Tom, on and off the set, sees himself as Godlike - directing his real world as well as his movies. He views people in terms of how he would cast them in a motion picture. Not only does he make his dreams reality in movies but he uses turns the reality of his life into cinematic dreams. He becomes enthralled with the "stories" of the lives of his caretakers and when they are no longer needed he feels a loss. "Their personal histories which he had become acquainted with were now lost to him forever like television serials broken off and never resumed."
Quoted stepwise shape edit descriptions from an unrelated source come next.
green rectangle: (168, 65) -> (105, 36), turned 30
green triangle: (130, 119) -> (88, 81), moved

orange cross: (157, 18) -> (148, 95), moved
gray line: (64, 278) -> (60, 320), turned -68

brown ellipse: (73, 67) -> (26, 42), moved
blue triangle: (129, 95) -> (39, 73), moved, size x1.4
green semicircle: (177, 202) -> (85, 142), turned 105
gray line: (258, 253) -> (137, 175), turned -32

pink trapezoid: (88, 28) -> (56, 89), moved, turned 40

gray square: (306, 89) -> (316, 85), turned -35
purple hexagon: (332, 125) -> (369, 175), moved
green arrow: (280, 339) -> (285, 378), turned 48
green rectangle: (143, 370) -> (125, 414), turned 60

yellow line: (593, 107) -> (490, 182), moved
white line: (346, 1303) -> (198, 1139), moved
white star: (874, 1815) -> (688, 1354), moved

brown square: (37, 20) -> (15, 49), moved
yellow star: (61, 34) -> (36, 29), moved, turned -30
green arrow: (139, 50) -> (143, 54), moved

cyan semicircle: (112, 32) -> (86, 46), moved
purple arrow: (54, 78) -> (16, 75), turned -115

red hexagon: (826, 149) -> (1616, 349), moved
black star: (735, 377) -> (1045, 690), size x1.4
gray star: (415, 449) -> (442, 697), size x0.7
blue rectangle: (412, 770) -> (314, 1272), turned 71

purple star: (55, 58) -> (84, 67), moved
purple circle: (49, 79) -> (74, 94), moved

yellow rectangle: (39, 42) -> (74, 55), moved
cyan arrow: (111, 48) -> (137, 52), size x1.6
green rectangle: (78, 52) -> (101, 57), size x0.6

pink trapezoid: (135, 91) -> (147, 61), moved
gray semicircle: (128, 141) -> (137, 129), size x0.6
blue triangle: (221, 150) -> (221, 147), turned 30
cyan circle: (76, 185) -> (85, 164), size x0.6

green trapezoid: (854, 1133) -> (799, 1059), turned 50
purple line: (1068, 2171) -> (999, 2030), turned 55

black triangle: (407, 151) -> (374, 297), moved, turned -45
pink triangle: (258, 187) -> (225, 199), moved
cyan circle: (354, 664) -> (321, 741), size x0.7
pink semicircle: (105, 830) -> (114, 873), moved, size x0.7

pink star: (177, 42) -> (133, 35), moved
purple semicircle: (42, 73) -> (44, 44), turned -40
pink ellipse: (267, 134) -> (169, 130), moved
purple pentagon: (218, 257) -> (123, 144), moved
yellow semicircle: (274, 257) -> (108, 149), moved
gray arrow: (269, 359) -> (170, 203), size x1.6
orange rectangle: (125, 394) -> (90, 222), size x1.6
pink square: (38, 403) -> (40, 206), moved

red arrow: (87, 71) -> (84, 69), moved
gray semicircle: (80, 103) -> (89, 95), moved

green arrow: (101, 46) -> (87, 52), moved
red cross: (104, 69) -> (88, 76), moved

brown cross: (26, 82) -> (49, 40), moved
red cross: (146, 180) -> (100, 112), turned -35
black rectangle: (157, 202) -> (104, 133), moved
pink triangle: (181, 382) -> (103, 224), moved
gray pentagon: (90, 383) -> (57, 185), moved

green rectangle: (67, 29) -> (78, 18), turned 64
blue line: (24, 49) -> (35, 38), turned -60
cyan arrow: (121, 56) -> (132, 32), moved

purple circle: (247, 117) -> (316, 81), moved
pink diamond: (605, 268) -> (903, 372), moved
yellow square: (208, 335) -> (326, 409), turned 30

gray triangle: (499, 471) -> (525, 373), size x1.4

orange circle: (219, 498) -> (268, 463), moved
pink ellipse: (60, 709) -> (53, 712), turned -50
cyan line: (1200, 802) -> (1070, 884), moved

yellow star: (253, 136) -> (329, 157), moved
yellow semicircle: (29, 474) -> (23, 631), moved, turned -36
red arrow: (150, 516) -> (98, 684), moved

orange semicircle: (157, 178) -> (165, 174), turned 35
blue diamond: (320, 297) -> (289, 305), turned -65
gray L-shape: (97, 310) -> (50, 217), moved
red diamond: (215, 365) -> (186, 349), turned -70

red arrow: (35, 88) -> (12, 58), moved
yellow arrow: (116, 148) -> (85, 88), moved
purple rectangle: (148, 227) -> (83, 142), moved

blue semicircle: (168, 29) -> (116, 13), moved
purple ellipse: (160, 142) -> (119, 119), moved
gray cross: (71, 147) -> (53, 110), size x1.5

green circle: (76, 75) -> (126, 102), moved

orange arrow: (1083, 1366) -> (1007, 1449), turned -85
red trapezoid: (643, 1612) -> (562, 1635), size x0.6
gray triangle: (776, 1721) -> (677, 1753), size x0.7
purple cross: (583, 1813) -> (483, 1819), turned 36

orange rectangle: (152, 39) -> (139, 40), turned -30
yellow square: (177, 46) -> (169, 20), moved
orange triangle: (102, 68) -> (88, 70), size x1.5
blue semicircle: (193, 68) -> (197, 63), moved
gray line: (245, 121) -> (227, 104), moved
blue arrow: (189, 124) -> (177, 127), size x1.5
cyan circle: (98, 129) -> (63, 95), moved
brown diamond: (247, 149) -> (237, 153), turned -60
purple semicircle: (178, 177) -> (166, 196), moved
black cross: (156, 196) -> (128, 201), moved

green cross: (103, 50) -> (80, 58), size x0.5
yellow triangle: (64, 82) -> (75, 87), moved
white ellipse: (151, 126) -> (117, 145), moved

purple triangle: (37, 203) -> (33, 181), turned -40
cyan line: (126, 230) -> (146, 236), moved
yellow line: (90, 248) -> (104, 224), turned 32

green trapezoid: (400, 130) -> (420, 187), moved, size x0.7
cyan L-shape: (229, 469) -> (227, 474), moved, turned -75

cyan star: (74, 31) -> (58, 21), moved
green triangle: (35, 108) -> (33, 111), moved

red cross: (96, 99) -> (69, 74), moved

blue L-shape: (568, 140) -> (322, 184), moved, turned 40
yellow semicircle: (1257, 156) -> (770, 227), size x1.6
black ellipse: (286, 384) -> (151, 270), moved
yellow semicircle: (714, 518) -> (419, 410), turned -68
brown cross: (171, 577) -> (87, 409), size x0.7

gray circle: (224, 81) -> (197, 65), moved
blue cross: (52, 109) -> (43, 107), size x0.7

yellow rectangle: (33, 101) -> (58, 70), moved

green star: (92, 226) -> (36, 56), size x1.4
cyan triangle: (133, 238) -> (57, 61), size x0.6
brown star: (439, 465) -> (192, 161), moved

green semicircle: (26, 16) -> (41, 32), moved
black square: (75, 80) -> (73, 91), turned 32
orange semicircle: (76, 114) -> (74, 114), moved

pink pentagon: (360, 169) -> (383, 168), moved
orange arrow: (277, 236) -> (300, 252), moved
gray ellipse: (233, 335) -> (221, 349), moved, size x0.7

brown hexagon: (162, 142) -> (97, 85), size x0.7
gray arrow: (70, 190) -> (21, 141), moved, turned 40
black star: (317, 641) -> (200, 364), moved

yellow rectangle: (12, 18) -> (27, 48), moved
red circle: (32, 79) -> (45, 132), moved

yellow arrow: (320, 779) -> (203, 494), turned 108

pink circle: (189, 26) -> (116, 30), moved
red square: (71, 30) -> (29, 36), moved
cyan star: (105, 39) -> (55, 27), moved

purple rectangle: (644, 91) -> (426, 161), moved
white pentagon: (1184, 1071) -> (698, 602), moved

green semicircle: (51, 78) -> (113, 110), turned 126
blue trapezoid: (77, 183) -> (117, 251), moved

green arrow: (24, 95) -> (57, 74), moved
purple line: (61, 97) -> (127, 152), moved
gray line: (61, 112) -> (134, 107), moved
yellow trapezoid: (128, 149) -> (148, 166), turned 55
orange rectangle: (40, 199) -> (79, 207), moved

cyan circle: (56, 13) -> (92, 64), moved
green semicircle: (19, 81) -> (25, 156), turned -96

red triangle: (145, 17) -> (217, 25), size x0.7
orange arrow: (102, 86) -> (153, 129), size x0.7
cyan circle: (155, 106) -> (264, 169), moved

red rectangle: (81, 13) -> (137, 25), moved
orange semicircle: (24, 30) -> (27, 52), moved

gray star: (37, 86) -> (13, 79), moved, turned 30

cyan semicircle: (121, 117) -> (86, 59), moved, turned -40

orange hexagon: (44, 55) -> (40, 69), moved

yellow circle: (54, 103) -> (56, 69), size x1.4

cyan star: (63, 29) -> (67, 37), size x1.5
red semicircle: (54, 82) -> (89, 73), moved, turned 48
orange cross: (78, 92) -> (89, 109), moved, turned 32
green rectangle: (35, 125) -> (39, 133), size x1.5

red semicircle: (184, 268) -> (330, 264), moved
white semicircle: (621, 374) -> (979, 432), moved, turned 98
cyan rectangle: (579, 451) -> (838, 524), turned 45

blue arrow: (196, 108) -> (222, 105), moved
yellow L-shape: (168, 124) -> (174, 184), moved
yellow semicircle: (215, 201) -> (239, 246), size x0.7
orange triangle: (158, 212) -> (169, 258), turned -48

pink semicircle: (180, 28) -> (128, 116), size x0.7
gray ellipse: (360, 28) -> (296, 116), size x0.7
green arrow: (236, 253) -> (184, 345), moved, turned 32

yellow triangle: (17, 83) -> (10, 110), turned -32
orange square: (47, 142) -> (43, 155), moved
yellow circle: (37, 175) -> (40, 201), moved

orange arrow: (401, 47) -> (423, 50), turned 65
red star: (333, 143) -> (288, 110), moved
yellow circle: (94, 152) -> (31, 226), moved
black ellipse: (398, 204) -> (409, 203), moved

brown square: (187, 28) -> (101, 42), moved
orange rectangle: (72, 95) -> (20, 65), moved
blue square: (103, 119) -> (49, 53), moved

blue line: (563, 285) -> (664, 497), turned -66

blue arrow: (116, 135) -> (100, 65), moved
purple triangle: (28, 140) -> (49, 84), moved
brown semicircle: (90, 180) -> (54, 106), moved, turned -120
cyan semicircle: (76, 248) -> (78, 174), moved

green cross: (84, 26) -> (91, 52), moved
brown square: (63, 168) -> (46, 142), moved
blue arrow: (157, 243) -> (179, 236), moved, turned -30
Still recovering and lacking mobility, Tom begins to go out at night in a taxi. He befriends the driver, Dave, who is on call for Tom every evening, waiting outside Tom's house with the "engaged" sign on. Tom sits in the front of the taxi with Dave as they cruise the city at night. The first lines of T. S. Eliot's The Love Song of J. Alfred Prufrock run through Tom's mind on these night rides: Let us go then, you and I... Prufrock, at the end of the poem, inhabits a sea dream in which if human voices wake him he will drown. Tom, too, knows that he lives in a state between dreams and reality.
When Tom's daughter, Marigold, disappears he is forced to dwell more and more in the real world in which he flounders. His family and friends make half-baked attempts to locate her but it becomes apparent in their inability to give the police much insight into her life that they really don't know Marigold. The novel plays out amid a sea of entangled, ill-advised relationships between all the people inhabiting Tom's world with sinister undertones and a plot twist at the end.
As with all Spark's works, her ability to make the absurd believable with vividly drawn characters and her darkly comic wit combine to create a sharp, incisive story held within a little slip of a book.